## Record extracts
________________________________________
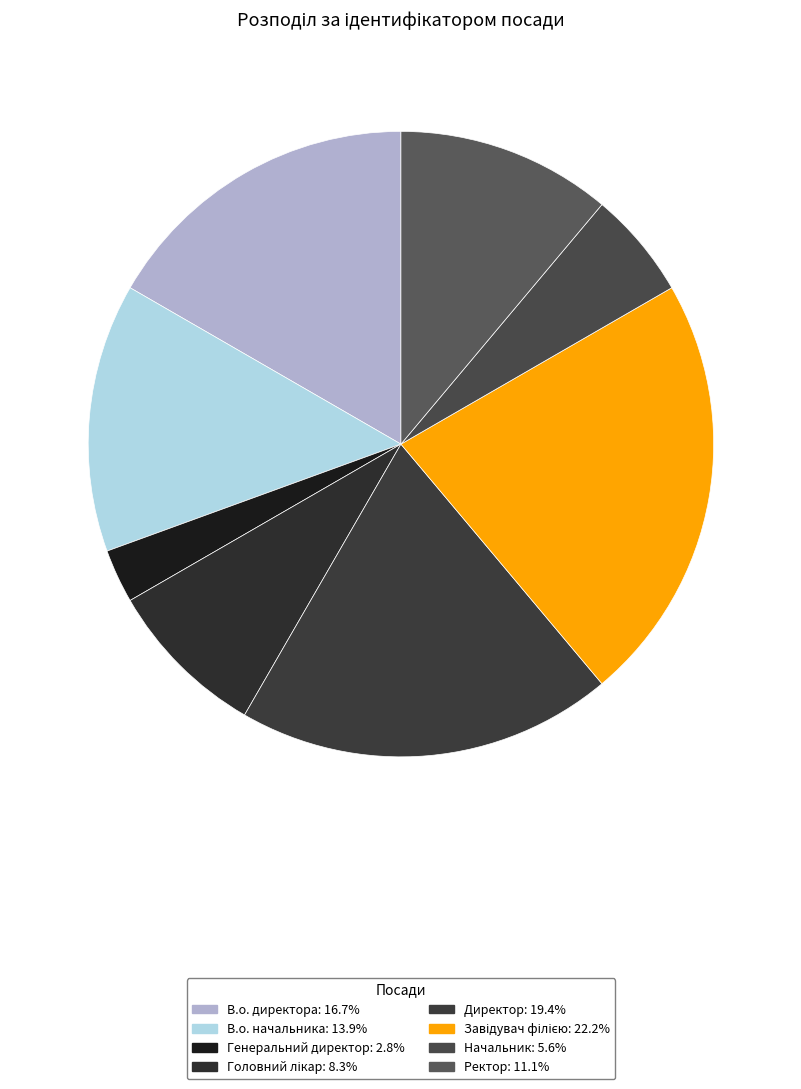

Is it true that В.о. начальника is 14% of the pie?

True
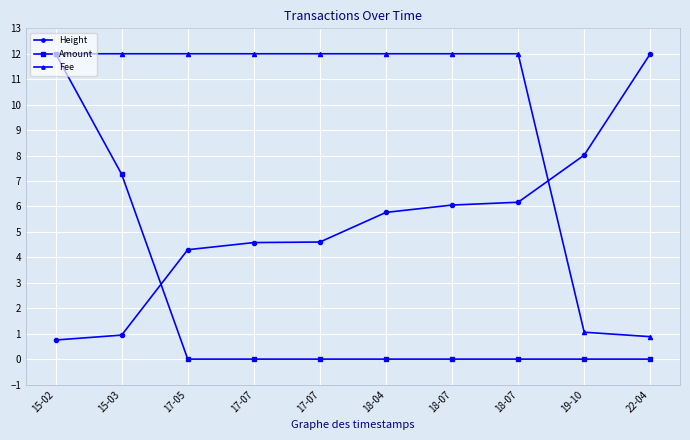

Is the value of Height at 18-07 greater than the value of Fee at 15-02?

No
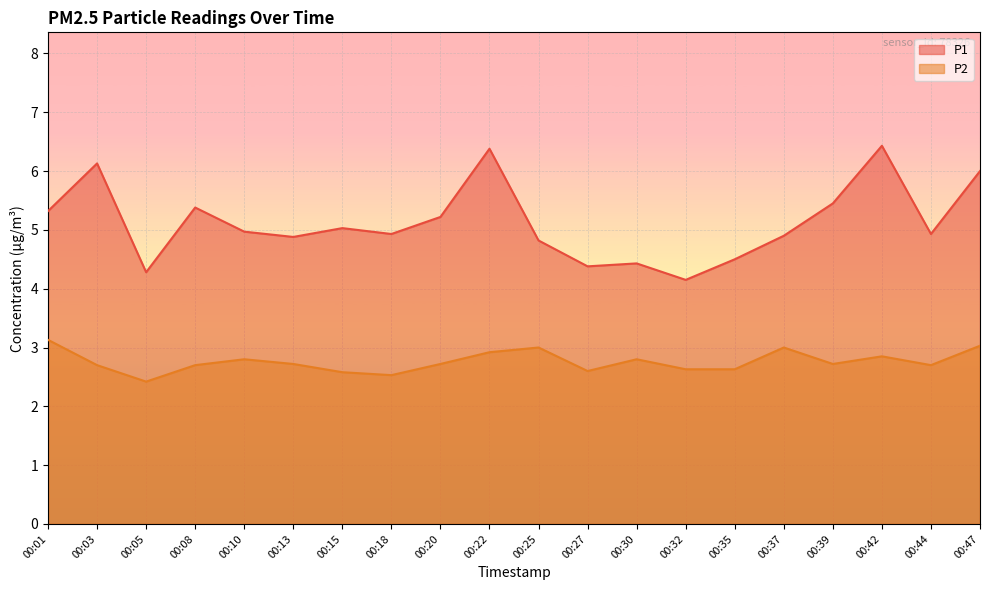

How many lines are shown in the chart?

2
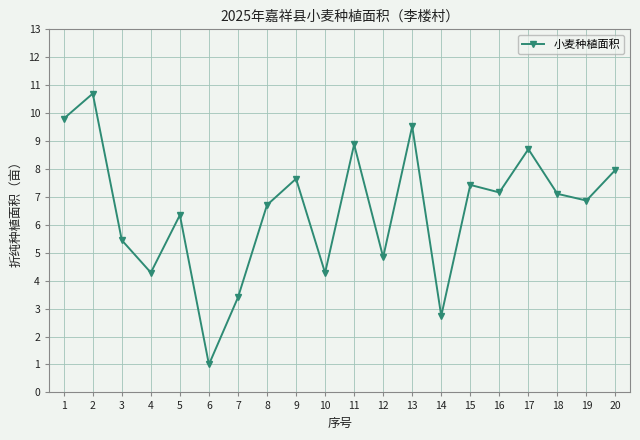

What is the change in value from 7 to 14?

-0.7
________________________________________
## What you should do
Render the data above as a JSON list of strings, one string per line, omitting blank lines and leaving out the pictures.

## Written response
[
  "Is it true that В.о. начальника is 14% of the pie?",
  "True",
  "Is the value of Height at 18-07 greater than the value of Fee at 15-02?",
  "No",
  "How many lines are shown in the chart?",
  "2",
  "What is the change in value from 7 to 14?",
  "-0.7"
]